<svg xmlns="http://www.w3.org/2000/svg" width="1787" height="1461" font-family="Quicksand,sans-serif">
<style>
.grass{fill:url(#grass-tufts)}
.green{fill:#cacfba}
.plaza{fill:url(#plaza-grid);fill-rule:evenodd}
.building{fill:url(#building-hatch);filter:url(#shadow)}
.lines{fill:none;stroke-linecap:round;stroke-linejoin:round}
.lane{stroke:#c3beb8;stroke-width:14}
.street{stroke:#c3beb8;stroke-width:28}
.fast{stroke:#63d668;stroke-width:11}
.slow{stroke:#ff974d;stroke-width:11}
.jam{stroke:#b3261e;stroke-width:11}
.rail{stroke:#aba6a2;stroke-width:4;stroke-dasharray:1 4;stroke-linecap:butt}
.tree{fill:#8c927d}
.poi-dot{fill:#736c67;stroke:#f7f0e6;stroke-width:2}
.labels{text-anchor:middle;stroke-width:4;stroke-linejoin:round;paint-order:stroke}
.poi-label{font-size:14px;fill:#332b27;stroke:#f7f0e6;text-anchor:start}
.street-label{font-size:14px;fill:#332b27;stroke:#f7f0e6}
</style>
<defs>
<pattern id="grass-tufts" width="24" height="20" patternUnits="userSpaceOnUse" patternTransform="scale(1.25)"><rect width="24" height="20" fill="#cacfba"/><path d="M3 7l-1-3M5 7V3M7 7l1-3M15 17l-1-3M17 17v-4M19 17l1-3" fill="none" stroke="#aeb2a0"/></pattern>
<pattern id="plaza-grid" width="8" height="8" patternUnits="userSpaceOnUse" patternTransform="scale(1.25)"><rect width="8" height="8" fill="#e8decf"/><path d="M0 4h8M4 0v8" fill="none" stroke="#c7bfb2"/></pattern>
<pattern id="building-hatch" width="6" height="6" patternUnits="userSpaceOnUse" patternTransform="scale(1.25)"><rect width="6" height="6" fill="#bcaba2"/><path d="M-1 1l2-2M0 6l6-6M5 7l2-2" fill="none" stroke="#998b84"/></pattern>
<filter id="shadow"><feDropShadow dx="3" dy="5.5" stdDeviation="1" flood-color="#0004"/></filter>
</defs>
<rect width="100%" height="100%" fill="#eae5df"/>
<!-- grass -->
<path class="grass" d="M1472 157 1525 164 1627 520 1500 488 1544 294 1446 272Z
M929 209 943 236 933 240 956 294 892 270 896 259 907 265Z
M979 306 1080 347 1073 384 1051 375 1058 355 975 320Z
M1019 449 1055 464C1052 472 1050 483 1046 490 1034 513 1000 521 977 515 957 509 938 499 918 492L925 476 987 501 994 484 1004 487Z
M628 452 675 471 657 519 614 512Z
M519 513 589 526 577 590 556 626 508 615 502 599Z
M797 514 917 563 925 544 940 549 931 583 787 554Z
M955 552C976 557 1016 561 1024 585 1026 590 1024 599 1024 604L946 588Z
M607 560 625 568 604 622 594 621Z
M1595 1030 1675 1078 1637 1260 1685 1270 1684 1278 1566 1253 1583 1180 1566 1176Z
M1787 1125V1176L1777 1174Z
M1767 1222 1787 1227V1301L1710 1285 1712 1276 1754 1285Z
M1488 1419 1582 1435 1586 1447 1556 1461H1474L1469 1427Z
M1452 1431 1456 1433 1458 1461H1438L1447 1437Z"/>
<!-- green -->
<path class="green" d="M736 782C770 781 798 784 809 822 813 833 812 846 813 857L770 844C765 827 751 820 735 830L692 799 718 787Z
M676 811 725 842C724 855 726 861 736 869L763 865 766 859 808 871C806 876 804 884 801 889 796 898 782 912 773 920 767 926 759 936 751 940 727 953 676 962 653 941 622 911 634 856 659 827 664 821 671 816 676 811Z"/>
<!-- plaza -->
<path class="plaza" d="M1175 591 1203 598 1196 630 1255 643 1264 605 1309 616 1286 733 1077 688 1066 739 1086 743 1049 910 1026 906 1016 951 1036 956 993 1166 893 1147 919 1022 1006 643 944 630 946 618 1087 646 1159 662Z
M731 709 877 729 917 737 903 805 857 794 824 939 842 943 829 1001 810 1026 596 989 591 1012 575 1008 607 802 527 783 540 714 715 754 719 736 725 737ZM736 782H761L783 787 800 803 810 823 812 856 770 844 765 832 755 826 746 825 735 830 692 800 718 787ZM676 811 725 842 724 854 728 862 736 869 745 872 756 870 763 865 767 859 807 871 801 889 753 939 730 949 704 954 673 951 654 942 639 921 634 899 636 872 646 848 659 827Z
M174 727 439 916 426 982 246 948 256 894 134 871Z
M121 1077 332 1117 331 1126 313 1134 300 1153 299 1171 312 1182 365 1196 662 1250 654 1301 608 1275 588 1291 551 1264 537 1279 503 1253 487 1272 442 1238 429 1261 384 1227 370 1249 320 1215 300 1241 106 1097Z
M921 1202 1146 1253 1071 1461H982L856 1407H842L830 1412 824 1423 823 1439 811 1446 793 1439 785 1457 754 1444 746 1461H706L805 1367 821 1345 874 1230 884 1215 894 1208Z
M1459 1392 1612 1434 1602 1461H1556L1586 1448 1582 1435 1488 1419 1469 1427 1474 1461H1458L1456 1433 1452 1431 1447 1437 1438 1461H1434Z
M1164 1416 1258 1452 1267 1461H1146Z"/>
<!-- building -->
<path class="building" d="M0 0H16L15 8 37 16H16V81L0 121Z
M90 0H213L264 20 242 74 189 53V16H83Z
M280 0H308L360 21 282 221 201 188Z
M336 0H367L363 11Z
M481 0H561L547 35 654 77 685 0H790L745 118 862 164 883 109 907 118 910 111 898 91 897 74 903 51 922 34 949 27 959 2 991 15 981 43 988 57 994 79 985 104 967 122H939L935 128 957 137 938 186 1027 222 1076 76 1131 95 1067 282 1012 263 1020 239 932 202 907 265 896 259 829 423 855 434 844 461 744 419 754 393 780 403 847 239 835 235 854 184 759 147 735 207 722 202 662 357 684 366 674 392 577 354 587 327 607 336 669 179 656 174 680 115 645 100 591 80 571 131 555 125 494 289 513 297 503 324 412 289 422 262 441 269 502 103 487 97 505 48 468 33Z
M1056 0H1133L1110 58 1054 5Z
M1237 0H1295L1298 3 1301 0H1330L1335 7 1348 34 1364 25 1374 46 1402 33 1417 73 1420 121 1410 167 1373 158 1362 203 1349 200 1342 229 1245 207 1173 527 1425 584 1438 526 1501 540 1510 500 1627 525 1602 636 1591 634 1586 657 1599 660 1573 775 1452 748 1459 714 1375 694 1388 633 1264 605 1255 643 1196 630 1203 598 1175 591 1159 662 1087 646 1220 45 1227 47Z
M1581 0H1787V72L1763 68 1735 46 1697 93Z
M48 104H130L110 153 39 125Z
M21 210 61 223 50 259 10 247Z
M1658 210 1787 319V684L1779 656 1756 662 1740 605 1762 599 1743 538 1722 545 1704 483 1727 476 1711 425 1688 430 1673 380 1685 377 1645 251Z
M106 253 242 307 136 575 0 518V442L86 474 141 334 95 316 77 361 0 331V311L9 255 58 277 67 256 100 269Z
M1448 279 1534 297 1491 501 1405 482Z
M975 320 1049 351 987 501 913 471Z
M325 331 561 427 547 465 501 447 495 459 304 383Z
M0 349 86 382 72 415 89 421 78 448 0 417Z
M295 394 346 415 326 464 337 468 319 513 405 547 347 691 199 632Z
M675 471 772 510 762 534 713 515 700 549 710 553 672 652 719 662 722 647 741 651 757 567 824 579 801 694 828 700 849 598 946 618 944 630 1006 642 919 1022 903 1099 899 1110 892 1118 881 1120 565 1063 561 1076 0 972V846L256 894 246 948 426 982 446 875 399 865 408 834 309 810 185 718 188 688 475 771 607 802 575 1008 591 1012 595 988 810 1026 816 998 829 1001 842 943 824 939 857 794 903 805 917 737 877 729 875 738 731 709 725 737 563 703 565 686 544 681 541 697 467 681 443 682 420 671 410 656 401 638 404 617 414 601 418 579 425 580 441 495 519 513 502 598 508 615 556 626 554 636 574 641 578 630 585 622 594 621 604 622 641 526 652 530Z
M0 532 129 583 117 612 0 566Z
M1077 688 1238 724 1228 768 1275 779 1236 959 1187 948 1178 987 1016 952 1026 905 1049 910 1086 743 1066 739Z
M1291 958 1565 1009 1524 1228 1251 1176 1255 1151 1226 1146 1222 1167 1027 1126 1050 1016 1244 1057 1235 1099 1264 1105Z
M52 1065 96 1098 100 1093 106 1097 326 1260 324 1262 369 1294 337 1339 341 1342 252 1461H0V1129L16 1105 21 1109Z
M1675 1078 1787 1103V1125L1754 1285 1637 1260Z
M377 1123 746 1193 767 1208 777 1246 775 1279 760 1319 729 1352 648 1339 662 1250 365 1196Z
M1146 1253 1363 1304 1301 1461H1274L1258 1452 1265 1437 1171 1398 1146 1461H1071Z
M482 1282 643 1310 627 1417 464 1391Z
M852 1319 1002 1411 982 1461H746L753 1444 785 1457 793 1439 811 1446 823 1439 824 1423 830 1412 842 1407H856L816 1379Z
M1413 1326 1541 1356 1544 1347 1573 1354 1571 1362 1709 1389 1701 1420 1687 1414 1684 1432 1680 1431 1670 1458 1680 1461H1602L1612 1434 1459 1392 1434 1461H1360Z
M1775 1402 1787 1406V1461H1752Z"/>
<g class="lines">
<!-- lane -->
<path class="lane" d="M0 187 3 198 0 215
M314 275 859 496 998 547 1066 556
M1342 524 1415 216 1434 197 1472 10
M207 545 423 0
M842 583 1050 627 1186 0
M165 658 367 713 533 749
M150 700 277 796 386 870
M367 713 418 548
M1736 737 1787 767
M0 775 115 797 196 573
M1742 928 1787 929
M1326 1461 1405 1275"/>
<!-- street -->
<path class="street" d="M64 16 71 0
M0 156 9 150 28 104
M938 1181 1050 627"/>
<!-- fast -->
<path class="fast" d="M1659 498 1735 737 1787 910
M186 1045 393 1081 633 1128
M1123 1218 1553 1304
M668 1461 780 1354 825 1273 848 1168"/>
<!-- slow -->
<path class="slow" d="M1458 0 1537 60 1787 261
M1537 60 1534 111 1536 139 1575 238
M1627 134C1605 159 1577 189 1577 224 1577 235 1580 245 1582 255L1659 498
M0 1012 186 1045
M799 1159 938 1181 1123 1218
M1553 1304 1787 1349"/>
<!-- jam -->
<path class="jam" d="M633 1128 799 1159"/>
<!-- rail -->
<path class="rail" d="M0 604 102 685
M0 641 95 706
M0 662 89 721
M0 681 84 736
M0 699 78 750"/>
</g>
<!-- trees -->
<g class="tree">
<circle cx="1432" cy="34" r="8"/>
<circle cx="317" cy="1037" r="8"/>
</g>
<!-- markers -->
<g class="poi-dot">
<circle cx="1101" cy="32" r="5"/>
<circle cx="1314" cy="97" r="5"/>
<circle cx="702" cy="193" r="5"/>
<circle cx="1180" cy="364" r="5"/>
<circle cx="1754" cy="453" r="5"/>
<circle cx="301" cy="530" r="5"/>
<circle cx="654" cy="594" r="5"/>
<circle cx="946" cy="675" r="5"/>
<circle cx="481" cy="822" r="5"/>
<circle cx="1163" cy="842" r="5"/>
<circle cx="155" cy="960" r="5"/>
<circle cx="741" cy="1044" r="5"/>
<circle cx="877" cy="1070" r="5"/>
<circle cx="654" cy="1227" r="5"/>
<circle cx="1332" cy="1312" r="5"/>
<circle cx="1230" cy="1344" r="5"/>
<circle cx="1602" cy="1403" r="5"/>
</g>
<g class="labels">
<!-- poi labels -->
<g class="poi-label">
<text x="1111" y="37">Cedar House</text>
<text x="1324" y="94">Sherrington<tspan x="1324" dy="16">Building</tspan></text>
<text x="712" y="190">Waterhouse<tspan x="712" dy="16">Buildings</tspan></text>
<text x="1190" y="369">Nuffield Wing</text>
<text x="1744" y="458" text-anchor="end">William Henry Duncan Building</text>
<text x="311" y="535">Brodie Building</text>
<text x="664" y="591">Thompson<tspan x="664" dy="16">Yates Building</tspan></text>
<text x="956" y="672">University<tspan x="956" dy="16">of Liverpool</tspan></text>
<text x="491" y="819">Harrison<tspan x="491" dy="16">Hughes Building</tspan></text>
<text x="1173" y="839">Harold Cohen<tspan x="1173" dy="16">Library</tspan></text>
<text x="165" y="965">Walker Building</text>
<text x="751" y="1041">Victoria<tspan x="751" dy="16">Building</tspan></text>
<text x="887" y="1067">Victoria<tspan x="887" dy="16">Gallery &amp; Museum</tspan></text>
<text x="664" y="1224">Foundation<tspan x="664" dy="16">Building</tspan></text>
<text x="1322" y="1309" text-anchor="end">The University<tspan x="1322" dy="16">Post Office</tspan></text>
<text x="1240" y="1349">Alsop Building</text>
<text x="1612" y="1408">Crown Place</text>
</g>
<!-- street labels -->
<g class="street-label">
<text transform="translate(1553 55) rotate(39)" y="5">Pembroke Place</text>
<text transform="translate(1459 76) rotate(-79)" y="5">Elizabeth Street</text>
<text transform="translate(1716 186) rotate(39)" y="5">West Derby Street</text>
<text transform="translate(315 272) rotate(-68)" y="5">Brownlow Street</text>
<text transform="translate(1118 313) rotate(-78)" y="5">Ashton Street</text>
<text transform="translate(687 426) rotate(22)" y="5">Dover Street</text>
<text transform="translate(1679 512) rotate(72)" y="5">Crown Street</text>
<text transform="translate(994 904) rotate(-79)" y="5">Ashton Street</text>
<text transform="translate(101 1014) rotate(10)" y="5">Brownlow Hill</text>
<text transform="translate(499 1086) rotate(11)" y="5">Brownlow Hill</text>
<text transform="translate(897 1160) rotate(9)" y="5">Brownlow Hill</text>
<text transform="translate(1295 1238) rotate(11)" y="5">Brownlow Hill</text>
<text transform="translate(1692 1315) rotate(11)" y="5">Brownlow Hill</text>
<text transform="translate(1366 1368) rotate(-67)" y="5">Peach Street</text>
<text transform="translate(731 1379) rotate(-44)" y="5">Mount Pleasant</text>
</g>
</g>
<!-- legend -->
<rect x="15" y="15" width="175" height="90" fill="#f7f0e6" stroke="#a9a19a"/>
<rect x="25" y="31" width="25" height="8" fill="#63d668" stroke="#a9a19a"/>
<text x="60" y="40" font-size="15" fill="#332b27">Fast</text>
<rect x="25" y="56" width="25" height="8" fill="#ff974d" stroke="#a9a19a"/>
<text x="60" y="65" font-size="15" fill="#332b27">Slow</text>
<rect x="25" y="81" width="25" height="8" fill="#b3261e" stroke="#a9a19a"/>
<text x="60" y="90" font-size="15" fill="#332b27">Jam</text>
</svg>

DIRECTIONS
Once you have counted the lines of the data that contain the word "linejoin", please reply with that number alone.

SOLUTION FOR THIS PROBLEM
2